Description : De la forme du bâtiment aux espaces qu’il propose, aux collections qu’il héberge, aux ervices qu’il offre, aux gens qui s’y croisent, s’y rencon trent, usagers, professionnels, conférenciers ou artistes invités, dans l’espace physique, dans les rapports des hommes aux choses et dans ceux des personnes entre elles, à chaque niveau de la bibliothèque, dans son bâti, ses missions, son fonctionnement, partout en somme, parce qu’elle est faite non seulement pour tous mais aussi pour chacun, il est question du désir, de sa prise en charge, de son expression, et de sa confrontation au réel. Question de sa traduction matérielle – brique, béton, verre –, en surfaces aménagées – plateaux, cloisons, recoins –, en mobilier – assis, couché, vautré –, en services renouvelés – appelés par l’innovation technologique et en réponse à la pression qu’elle impose –, en collections élargies, adaptées – puisque l’esprit souffle aujourd’hui sur la toile, en
dehors des supports traditionnels –, en relations inédites aussi, de part et d’autre de la banque d’accueil, de l’estrade de l’invité, de la scène du musicien, de la page de l’écrivain ou de l’écran de l’ordinateur : en tout point de la bibliothèque, physique ou virtuelle. Placer l’usager « au centre » ne se décrète pas. Encore faut-il mieux le comprendre, cerner ses attentes – enquêtes, études, colloques –, inventer de nouveaux rapports et, surtout, répondre aux nouveaux comportements que fait naître un environnement sociétal toujours plus enveloppant. « Aujourd'hui, écrit Geneviève Brisac, on ne creuse plus de trous pour y enfouir ses secrets. La honte d'être à nu est un sentiment qui n’a plus cours. L'intime est tout au plus un sujet de colloque. Le village mondial croule sous
les ragots, les aveux, les révélations.
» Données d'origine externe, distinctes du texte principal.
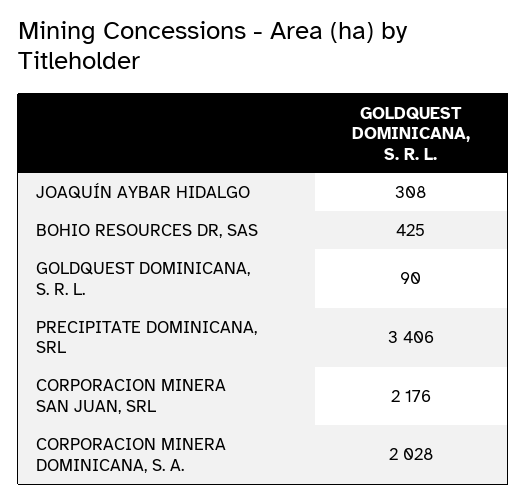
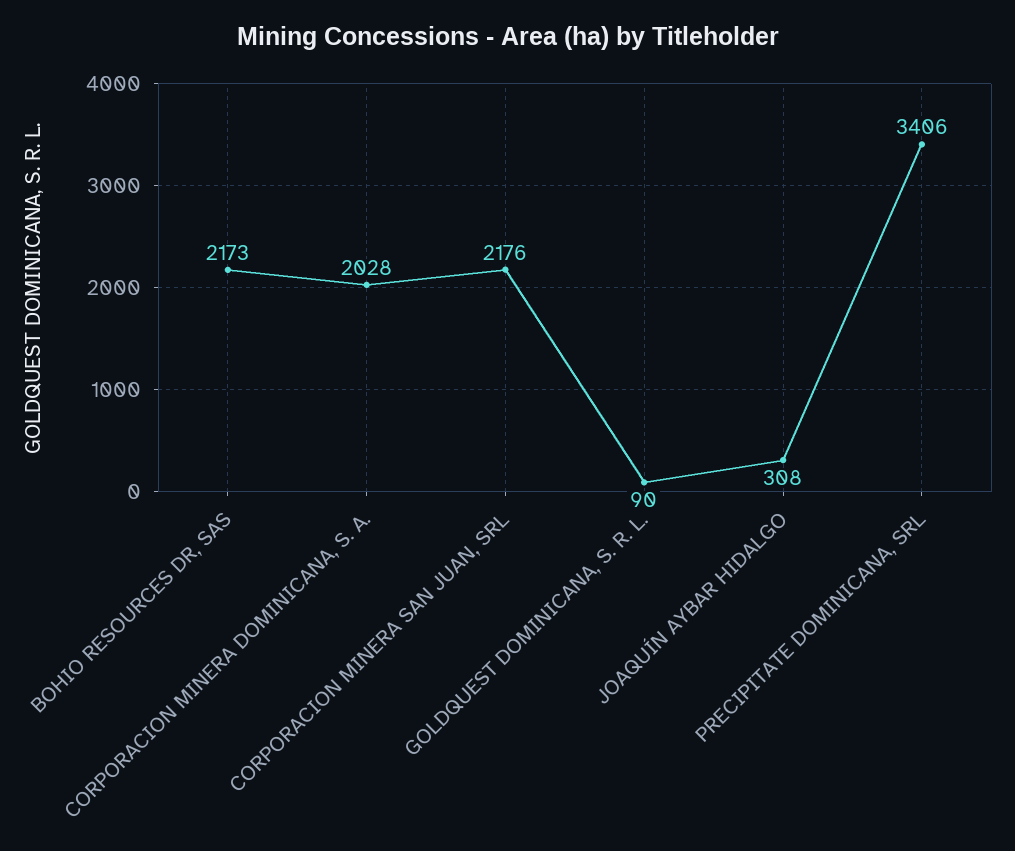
BOHIO RESOURCES DR, SAS: 425 -> 2173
L'espace public est saturé 1. » Espace public, service public, la bibliothèque est saturée de cet « intime exhibé 2 » qui va
se loger jusque, non pas dans les pages – c’est l’évidence même – mais entre les pages des livres en ces « truffes » qui, traces de cet aller-retour matérialisé entre espace public et sphère intime, sont comme les lapsus des usagers. Ces « intimités » multiples circulent dans la bibliothèque comme le sang sous la peau.
Après s’être épanchées largement dans notre partie magazine, elles auront irrigué jusqu’à notre couverture, repeinte aux couleurs du monde ombilical…
1. Geneviève Brisac, 52 ou la seconde vie, Éd. de l’Olivier. 2. Anne-Claire Rebreyend, Intimités amoureuses, cf. infra p. 64.